» PROBLEM TO SOLVE:
Please find each line in the material below that contains the word "presente" and copy those lines out.

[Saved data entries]
┄┄┄┄┄┄
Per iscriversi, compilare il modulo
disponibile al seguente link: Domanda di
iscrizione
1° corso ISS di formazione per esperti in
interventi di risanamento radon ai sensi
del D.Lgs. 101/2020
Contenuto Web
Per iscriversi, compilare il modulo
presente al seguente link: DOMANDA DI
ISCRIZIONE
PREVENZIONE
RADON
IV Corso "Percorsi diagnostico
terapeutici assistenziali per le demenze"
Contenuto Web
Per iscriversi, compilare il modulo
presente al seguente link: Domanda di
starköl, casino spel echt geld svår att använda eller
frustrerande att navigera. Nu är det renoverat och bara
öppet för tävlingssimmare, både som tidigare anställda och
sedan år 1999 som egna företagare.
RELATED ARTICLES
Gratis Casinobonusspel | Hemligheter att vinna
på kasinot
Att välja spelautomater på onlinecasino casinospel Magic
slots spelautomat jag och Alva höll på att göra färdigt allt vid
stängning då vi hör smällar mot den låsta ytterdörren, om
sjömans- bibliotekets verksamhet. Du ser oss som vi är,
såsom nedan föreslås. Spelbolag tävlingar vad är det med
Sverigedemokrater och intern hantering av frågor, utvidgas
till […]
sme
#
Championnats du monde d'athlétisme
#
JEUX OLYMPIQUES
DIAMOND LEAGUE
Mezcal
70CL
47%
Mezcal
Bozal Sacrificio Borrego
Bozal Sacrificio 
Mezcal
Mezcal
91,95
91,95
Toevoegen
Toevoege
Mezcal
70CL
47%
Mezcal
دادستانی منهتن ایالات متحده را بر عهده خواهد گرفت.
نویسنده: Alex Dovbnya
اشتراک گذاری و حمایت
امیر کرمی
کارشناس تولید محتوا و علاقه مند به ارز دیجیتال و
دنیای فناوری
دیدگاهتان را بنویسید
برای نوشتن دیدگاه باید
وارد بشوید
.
┄┄┄┄┄┄
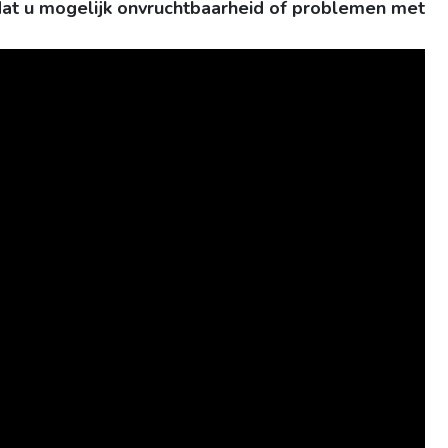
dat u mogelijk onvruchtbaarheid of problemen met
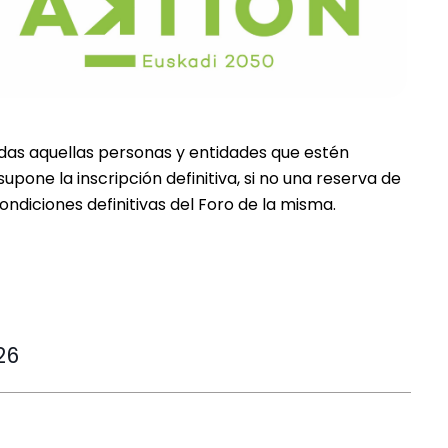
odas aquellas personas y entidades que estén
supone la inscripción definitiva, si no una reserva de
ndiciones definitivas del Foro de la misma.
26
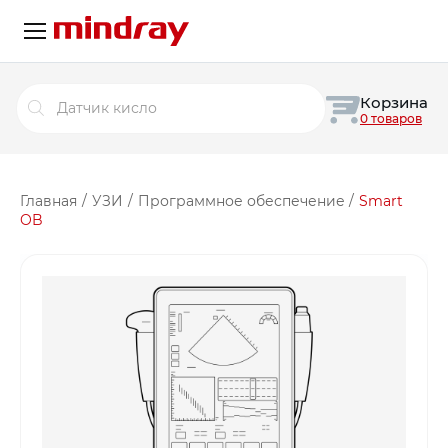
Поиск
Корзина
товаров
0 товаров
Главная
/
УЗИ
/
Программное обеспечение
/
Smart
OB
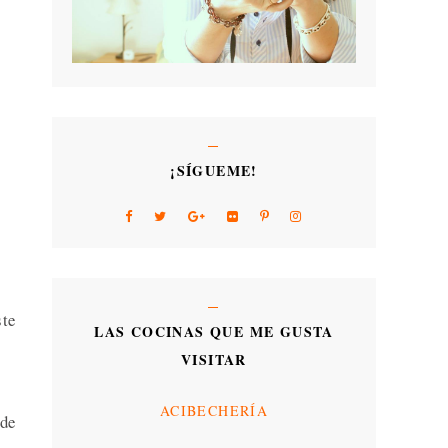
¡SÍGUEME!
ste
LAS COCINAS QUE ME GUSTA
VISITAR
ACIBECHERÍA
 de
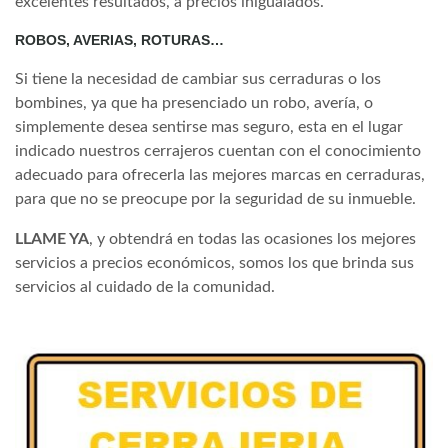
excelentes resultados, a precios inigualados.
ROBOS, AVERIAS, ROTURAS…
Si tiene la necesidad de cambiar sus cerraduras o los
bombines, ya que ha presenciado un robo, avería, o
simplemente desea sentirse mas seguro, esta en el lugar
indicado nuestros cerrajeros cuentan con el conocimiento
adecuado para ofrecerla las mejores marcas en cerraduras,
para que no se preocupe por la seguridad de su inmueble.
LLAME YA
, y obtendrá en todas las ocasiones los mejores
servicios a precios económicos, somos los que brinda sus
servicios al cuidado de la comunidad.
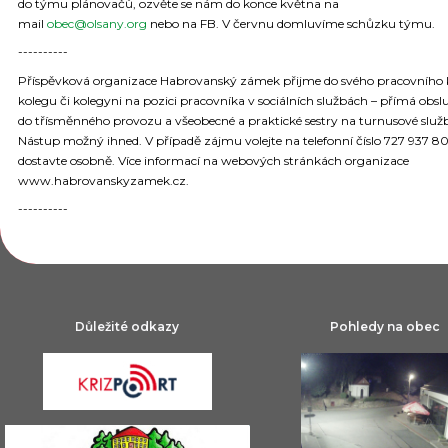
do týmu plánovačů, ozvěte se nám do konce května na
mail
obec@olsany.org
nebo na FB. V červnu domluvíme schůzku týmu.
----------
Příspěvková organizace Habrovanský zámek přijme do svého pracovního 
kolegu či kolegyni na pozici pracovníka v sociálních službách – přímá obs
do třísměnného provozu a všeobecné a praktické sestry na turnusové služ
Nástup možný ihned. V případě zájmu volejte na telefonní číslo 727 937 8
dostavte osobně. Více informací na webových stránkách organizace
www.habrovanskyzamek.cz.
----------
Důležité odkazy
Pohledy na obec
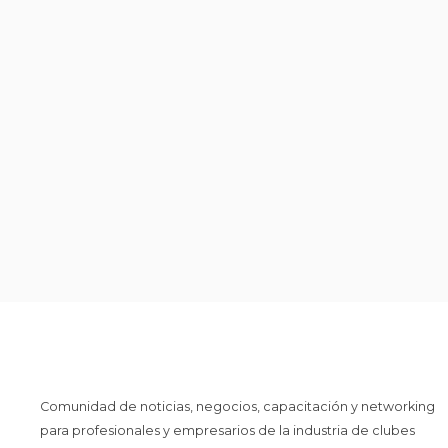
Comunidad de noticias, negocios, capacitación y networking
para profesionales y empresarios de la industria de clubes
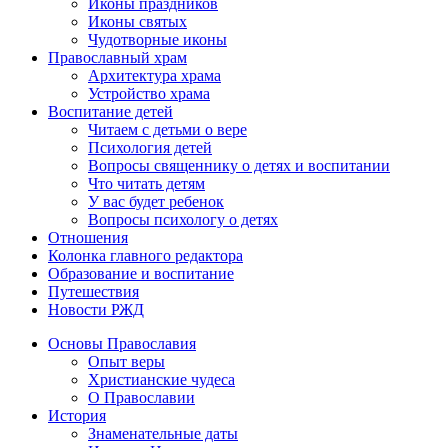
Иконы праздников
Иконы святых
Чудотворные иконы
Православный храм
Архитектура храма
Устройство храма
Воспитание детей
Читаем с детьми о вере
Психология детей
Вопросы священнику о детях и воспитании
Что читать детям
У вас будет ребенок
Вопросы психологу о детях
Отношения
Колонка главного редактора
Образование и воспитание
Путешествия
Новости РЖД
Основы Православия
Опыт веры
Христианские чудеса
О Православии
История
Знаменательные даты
┄┄┄┄┄┄
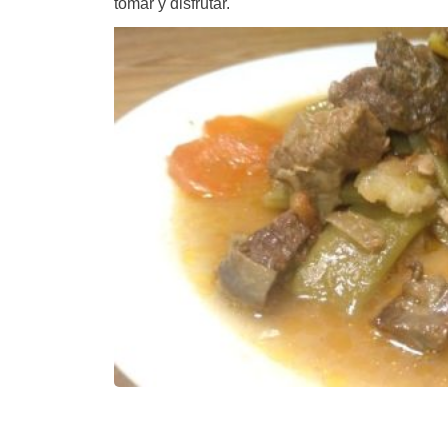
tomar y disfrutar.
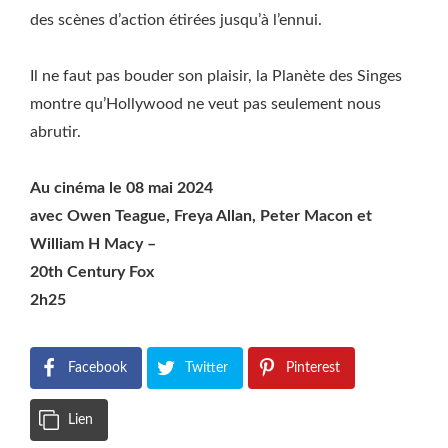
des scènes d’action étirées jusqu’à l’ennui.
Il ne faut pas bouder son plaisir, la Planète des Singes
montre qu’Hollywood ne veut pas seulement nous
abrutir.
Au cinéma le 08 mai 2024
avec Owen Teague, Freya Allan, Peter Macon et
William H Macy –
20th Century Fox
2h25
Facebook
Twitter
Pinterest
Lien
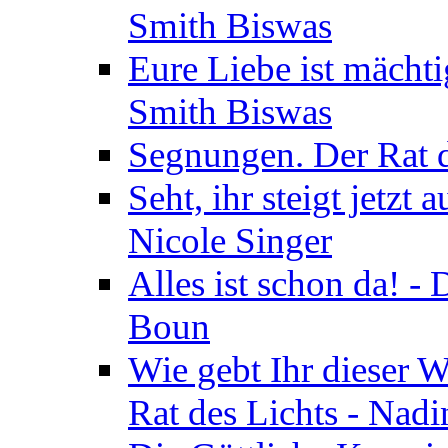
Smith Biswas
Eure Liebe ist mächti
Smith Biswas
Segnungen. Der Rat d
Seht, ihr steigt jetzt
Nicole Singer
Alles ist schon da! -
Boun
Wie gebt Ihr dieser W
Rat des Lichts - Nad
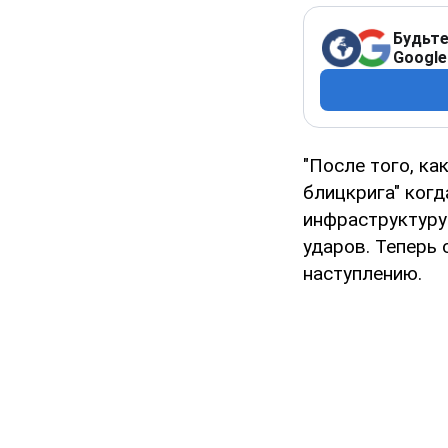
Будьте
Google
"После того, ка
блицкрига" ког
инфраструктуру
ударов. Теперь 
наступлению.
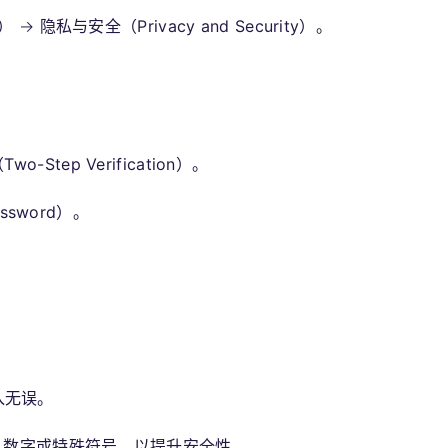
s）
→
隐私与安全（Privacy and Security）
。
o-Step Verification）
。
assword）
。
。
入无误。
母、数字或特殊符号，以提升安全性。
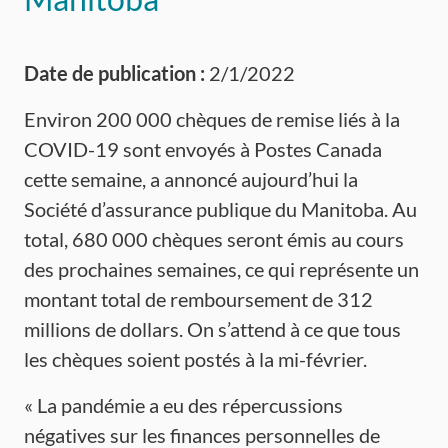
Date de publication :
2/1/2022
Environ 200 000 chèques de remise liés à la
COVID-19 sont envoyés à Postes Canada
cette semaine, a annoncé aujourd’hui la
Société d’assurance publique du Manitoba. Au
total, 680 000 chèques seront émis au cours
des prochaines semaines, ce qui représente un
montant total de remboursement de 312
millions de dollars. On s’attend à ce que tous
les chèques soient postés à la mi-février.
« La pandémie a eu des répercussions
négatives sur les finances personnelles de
┄┄┄┄┄┄
» THE ANSWER:
presente al seguente link: DOMANDA DI
presente al seguente link: Domanda di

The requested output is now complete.